GIVEN TEXT>
— Begin —
For more information, visit www.MarriottsLakeshoreReserve.com.


----------



## Docklander (Jul 10, 2008)

The link just seems to take me to the MVCI home page/my account and I can't see a link to the new resort. Anyone else have this problem?


----------



## Phillie (Jul 10, 2008)

*yes me too*

yes me too.


----------



## Steel5Rings (Jul 10, 2008)

Man, I don't understand why folks on this board are constantly knocking Orlando.

I get awesome trades with my Grande Vista. Just landed Frenchman's Cove for spring 2009 with my GV week.  And I bet I have some of the lowest MF's in the system at GV.

So much for the prevailing argument on this board about Orlando being over run with Timeshares....apparently there is enough demand even with the "overpopulation of resorts" cited on this board, that Marriott thinks they can make money opening another resort.....clearly the demand exists even if their are already a number of resorts online.... Marriott is willing to shell out several hundred million on the project.

Ever try to get a week at a top Marriott in Orlando during spring break, Easter, Christmas or Thanksgiving...it can be tough.

Yeah, you can find some great getaways in August for Orlando, but who the heck wants to be at Disney in the August heat....just like you can find some great getaways at Grande Ocean in the off season.


----------



## dioxide45 (Jul 10, 2008)

Another Florida resort that is unlikely to be included in the Florida Club  . I personally don't mind another Orlando Marriott TS. It will be a smaller but more upscale resort. I look forward to exchanging in to it in about 5 years. I am sure that by that time a number of restaurants and shopping will have built up in this area. While it is a little out of the way, it really isn't a far drive from Cypress Harbor, Grande Vista, and Horizons resorts.
We drove by the resort many times on our last trip to Orlando, and it does look great. The artist rendering looks great. I just know that I won't be buying one any time soon at the prices they will be asking.


----------



## TheTimeTraveler (Jul 10, 2008)

Why would one think that this new Marriott Orlando resort would be included in the Florida Club?

Neither of the most recent new Marriott Florida resorts have been placed into the Florida Club (i.e. Oceana Palms and Crystal Shores) so I see no reason why future resorts would be.

I think the Florida Club is all done.   The 5 resorts which are in it are it.


----------



## dioxide45 (Jul 10, 2008)

TheTimeTraveler said:


> Why would one think that this new Marriott Orlando resort would be included in the Florida Club?
> 
> Neither of the most recent new Marriott Florida resorts have been placed into the Florida Club (i.e. Oceana Palms and Crystal Shores) so I see no reason why future resorts would be.
> 
> I think the Florida Club is all done.   The 5 resorts which are in it are it.



I didn't think it would be included in the FC, hence my comment. However, that doesn't mean I didn't wish it would be.
— End —
SUPPLIED ENTRIES>
— Begin —
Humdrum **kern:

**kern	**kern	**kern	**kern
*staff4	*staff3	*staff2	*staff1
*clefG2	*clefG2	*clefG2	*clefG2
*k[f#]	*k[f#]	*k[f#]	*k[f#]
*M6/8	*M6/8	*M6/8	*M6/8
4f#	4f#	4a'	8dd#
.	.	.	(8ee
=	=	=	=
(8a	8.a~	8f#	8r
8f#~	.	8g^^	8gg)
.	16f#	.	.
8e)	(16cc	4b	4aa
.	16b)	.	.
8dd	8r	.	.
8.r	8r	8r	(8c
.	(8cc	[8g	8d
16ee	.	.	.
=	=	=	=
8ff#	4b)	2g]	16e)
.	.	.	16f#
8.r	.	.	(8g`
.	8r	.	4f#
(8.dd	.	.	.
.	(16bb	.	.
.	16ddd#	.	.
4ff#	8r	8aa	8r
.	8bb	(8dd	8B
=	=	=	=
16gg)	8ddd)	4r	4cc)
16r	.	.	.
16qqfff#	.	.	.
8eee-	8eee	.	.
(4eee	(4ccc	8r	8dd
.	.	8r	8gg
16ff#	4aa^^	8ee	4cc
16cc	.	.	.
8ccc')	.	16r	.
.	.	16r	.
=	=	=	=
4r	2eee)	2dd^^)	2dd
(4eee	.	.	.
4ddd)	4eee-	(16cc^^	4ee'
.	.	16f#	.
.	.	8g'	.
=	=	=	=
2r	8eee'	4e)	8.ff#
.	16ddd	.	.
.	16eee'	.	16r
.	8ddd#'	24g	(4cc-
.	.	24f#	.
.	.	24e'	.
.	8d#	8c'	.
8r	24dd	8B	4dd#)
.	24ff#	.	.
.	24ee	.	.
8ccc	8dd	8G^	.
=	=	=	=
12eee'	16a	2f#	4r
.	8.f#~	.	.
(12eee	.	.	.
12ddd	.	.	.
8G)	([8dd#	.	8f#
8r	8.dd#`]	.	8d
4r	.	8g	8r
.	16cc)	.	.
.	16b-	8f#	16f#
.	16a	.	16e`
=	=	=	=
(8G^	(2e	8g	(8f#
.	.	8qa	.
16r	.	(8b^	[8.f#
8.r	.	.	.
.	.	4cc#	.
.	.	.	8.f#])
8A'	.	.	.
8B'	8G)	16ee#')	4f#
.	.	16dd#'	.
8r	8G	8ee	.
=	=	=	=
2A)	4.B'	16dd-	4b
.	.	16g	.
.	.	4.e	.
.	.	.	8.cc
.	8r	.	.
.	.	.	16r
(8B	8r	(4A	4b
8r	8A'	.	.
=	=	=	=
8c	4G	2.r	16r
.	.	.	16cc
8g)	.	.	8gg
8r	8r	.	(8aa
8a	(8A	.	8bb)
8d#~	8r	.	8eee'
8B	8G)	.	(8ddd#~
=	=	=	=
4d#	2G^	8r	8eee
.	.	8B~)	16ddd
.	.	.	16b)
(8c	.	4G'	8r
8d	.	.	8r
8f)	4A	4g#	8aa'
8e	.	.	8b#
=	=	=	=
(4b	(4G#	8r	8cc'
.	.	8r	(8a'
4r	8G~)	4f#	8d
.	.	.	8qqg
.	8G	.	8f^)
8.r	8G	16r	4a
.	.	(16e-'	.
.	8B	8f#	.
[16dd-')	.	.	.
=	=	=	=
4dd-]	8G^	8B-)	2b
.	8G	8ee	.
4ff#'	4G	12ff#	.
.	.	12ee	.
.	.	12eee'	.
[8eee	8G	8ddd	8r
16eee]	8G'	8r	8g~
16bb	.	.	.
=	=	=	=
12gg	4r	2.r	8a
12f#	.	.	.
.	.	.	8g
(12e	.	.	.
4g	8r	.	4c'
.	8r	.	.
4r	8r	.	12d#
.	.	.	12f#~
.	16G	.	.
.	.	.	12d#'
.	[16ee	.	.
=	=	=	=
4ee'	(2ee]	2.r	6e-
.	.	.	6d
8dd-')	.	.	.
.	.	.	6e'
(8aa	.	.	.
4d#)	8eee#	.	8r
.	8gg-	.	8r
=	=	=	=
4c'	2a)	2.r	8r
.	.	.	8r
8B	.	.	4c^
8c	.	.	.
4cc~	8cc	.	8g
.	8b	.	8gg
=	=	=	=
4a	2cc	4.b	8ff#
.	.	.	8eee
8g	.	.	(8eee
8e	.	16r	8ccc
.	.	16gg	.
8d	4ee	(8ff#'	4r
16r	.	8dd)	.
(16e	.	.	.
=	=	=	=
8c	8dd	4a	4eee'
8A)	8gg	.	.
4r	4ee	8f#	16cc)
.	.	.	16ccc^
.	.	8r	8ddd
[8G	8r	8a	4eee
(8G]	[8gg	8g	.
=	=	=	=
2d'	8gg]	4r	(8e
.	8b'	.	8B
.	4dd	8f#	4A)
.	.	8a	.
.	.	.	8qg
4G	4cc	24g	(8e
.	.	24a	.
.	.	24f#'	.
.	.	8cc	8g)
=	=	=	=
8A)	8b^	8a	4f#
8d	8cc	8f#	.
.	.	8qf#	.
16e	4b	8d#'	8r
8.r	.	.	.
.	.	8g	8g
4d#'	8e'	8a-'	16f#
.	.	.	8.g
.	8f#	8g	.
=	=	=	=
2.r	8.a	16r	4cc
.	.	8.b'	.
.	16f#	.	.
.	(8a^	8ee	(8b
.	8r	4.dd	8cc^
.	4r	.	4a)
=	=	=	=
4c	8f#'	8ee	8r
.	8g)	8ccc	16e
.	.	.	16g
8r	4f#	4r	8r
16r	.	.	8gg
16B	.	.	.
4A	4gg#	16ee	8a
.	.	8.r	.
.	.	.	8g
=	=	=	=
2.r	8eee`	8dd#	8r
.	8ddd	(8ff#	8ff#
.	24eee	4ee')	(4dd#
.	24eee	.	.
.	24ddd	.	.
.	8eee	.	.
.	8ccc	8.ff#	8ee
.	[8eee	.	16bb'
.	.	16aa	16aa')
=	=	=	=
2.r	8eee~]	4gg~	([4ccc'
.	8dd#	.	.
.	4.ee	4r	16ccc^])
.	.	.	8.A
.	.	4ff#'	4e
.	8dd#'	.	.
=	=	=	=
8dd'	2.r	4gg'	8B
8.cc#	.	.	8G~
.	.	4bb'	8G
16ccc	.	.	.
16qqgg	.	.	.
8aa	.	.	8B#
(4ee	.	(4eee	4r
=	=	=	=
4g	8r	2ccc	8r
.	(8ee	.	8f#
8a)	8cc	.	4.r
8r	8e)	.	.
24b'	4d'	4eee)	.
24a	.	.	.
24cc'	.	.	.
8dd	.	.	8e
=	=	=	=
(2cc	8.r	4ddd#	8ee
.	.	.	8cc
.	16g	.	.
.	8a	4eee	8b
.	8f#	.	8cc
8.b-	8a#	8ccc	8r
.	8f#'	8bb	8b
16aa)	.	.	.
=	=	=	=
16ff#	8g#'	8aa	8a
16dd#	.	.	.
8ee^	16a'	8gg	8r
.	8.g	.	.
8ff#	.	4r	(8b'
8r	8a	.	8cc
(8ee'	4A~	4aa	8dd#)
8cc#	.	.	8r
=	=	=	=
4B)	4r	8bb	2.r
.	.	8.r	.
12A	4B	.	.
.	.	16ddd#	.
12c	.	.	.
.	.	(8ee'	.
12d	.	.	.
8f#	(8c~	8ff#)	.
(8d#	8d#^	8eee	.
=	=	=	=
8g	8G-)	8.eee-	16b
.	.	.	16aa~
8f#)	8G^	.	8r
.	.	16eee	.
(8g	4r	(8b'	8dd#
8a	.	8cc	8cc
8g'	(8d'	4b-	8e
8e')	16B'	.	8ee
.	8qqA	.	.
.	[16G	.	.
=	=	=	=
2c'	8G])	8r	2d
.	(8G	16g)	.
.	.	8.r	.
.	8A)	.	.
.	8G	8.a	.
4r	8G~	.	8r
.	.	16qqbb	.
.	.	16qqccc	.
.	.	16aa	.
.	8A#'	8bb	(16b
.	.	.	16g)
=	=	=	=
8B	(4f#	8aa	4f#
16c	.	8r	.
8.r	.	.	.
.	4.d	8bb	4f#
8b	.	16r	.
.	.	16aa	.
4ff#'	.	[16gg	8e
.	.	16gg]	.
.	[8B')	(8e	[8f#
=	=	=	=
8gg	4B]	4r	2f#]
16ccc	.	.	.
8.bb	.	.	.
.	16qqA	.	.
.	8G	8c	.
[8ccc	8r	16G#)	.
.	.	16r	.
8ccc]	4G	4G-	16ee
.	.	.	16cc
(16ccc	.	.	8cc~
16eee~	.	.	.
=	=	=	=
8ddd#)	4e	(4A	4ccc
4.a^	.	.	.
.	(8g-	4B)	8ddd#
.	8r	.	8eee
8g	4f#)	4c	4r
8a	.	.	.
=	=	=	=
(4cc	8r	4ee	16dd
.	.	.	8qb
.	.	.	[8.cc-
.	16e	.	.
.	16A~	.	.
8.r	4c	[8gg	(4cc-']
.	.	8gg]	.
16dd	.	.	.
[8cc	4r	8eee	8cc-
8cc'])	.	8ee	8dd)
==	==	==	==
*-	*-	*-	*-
— End —
YOUR TASKS>
**A)** Answer these from the forum thread about the new Marriott Orlando resort:
(i) Which resort did Steel5Rings land for spring 2009 with a Grande Vista week?
(ii) Which two recent Marriott Florida resorts does TheTimeTraveler say were not placed into the Florida Club?
(iii) How many resorts does TheTimeTraveler say are in the Florida Club?
**B)** Quote the forum thread about the new Marriott Orlando resort word for word, everything from "yes me too." down to "on the project.".
**C)** Extend the forum thread about the new Marriott Orlando resort with further posts, picking up after the last one shown.

THE ANSWERS>
**A)**
(i) Frenchman's Cove
(ii) Oceana Palms and Crystal Shores
(iii) 5

**B)**
yes me too.


----------



## Steel5Rings (Jul 10, 2008)

Man, I don't understand why folks on this board are constantly knocking Orlando.

I get awesome trades with my Grande Vista. Just landed Frenchman's Cove for spring 2009 with my GV week.  And I bet I have some of the lowest MF's in the system at GV.

So much for the prevailing argument on this board about Orlando being over run with Timeshares....apparently there is enough demand even with the "overpopulation of resorts" cited on this board, that Marriott thinks they can make money opening another resort.....clearly the demand exists even if their are already a number of resorts online.... Marriott is willing to shell out several hundred million on the project.

**C)**
----------



## Dave M (Jul 11, 2008)

Here is some more info.

This resort will not be in the Florida Club.

There are two seasons and three tiers in each season

The two seasons are:

Premier Platinum season - floating weeks 6 – 17

Platinum - floating 18-52 & 1-5

The tiers are: 

Tier 1 - 2BR non lock-off units and 2BR lock-off unit

Tier 2 - Superior 2BR lock-off unit (locks off as two 1BR units) and 2BR townhouse unit

Tier 3 - 3BR lock-off units (locks off as a 2BR and a guest suite) and 3BR townhouse unit 

Exact pricing should be available within the next day or so.


----------



## Swice (Jul 11, 2008)

*Where are the renderings?*

Where can we see the renderings?


----------



## Dave M (Jul 11, 2008)

Those will be available at the same time as pricing - soon, but not later than Monday. Contact a salesperson and you can get the info sent to you as soon as it is available.


----------



## dioxide45 (Jul 11, 2008)

It doesn't look like the lock off is dead after all. When we last toured MGV, we were told Marriott would no longer be building lock off units at new resorts.


----------



## dioxide45 (Jul 11, 2008)

Dave M said:


> The two seasons are:
> 
> Premier Platinum season - floating weeks 6 – 17
> 
> Platinum - floating 18-52 & 1-5



This will be bad. It appears Premier weeks are spring break weeks, no problem there. However the rest of the 40 weeks are all Platinum, those 40 weeks of owners will all be looking to reserve in to 6-8 summer weeks and 2 Christmas weeks. Will this be worse than NCV? I really think they needed a gold season for fall and late spring weeks.


----------



## SDKath (Jul 11, 2008)

I was thinking the same thing.  The broader the platinum season, the harder it is to actually get a week you want (during true platinum time like summer).

I too like the idea of a more adult resort in Orlando by the way.  Not to knock the Disney theme and the 10000s of kids, but a Ritz "feel" is welcome to that area.

The pool area looks spectacular.  

Katherine


----------



## Aviator621 (Jul 12, 2008)

Found a link to the Marriott Site complete with floorplans and renderings:

http://www.MarriottsLakeshoreReserve.com/


----------



## thinze3 (Jul 12, 2008)

Current MVCI owners get a 5% discount. Interesting.

Terry


----------



## dioxide45 (Jul 12, 2008)

Aviator621 said:


> Found a link to the Marriott Site complete with floorplans and renderings:
> 
> http://www.MarriottsLakeshoreReserve.com/



This appears to be the same link as earlier in the thread. They must have brought it "online" as it wasn't working the other day.


----------



## pwrshift (Jul 12, 2008)

I couldn't get that link to work but found this one that works:

https://timeshares.marriott-vacatio...ures/lakeshore/default.html?LOC=DB59*1-1XZKFB


----------



## pharmgirl (Jul 12, 2008)

How boring, disappointed that a new marriott isn't in a different location
would have liked another choice in caribbean or southwest florida


----------



## Swice (Jul 14, 2008)

*hotel perks?*

OK-- so it's on the same property as the JW Marriott and the Ritz... but what does that mean besides getting to enjoy the beautiful landscaping.

Can you use hotel pools?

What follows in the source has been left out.